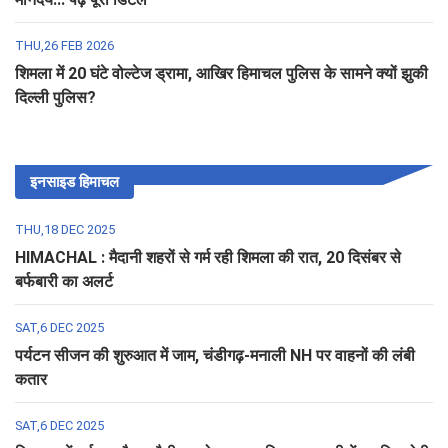
THU,26 FEB 2026
शिमला में 20 घंटे वोल्टेज ड्रामा, आखिर हिमाचल पुलिस के सामने क्यों झुकी
दिल्ली पुलिस?
इनसाइड हिमाचल
THU,18 DEC 2025
HIMACHAL : मैदानी शहरों से गर्म रही शिमला की रात, 20 दिसंबर से
बर्फबारी का अलर्ट
SAT,6 DEC 2025
पर्यटन सीजन की शुरुआत में जाम, चंडीगढ़-मनाली NH पर वाहनों की लंबी
कतार
SAT,6 DEC 2025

→ TASK BRIEF: Word for word, quote the lines from the line containing "दिल्ली पुलिस?" through the end of the material, both included, and nothing else.

→ ANSWER AREA:
दिल्ली पुलिस?
इनसाइड हिमाचल
THU,18 DEC 2025
HIMACHAL : मैदानी शहरों से गर्म रही शिमला की रात, 20 दिसंबर से
बर्फबारी का अलर्ट
SAT,6 DEC 2025
पर्यटन सीजन की शुरुआत में जाम, चंडीगढ़-मनाली NH पर वाहनों की लंबी
कतार
SAT,6 DEC 2025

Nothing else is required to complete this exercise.